Obwohl es ein trauriger Anlass ist, bin ich froh, dass ich fliege. Wir besuchen Zohebs Familie in Pakistan, weil es seiner Mutter nicht so gut geht. „Nimm vielleicht auch was weißes mit“, sagt Zoheb. Ich bewundere seine Ruhe und Ausstrahlung dabei. Er ist gestern schon geflogen, ich packe alleine. Suche “Wetter Karachi" und finde nur Sonne. Karachi kennt keinen Regen. “Nimm aber einen gemütlichen Pulli mit”, sagt Zoheb beim ersten Anruf, als er schon gelandet ist. Ich nicke und weiß auch schon welchen…
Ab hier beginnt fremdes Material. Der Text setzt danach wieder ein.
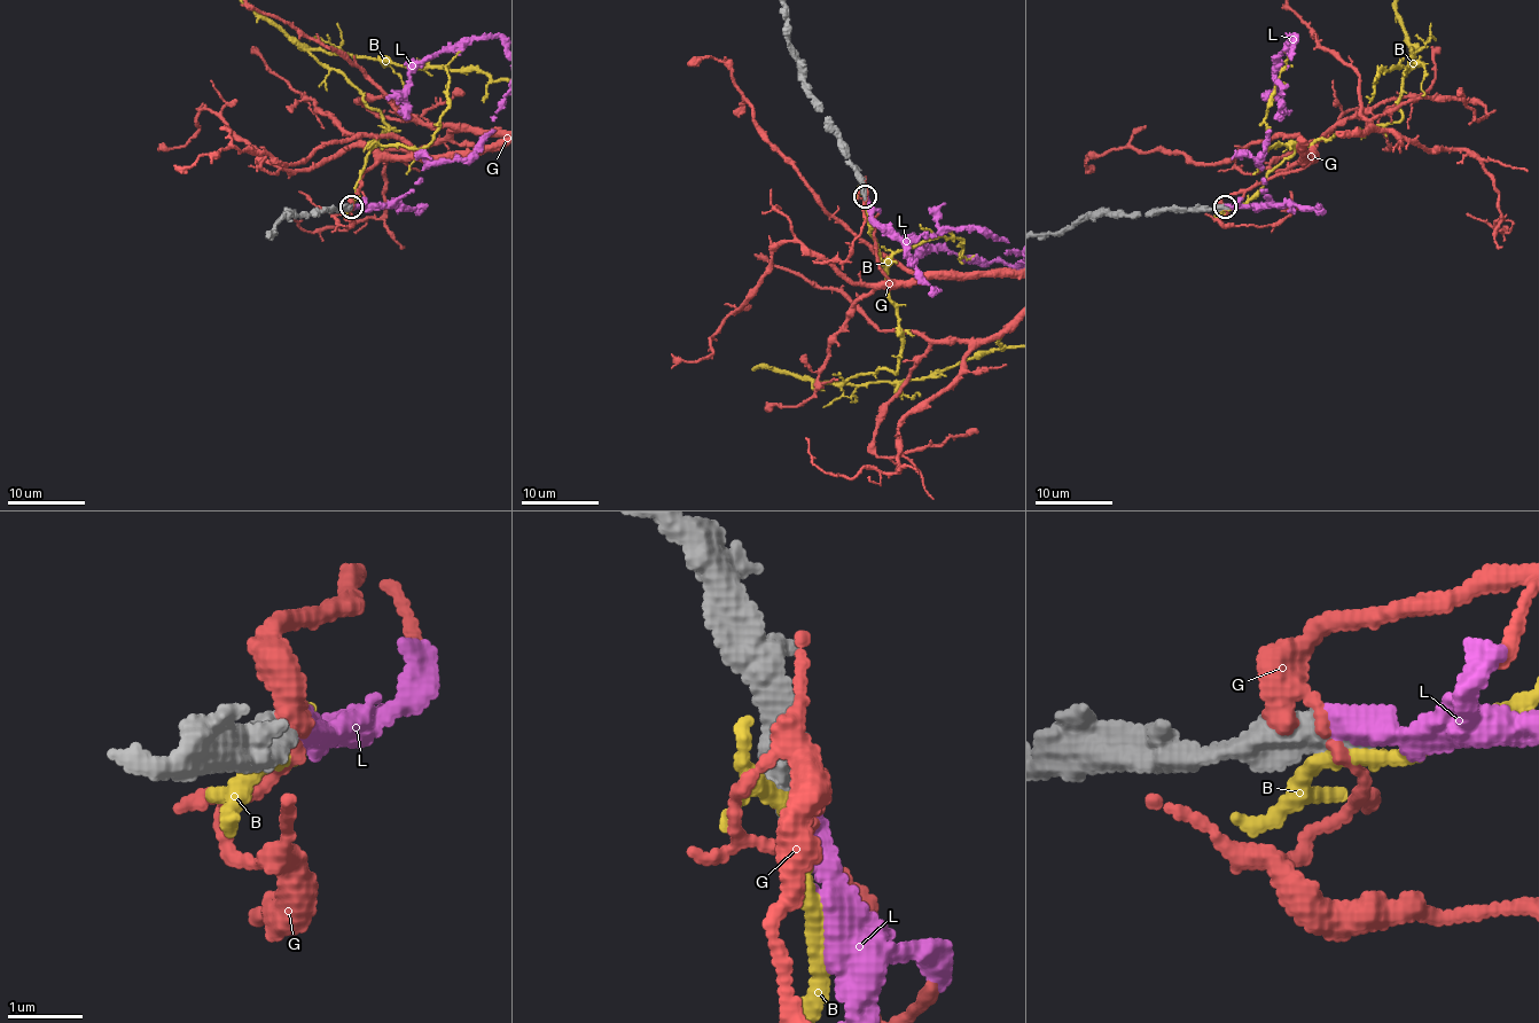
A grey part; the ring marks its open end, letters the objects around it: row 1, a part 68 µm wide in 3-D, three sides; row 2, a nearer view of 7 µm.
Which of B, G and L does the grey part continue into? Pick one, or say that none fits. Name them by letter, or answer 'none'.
L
Ich freu mich richtig, wegzufahren - und dass wir endlich seine Familie wiedersehen. Und ja, ich freue mich auch auf Pakistan, Urdu zu sprechen, bei Kolachi zu essen, vielleicht sogar wieder in die Berge zu gehen, wenn es geht! Aber noch bin ich in Deutschland. Vom tieferem Lebenssinn ergriffen wippe ich fröhlich richtung Gesundbrunnen und suche Augenkontakt zu den Menschen. Wen kann ich hier grüßen? In meinem eigenen Land fühle ich mich oft fremder, als auf Reisen. Die morgendlichen Straßen Berlins sind fast leer - und trotzdem schauen Menschen, denen ich zunicke (wir sind immerhin zur selben Zeit hier) leise weg. Wer weiß, was ich tun könnte. Schade. Ich hätte ein „Guten Morgen“ auf den Lippen gehabt. Guten Morgen und noch so vieles mehr…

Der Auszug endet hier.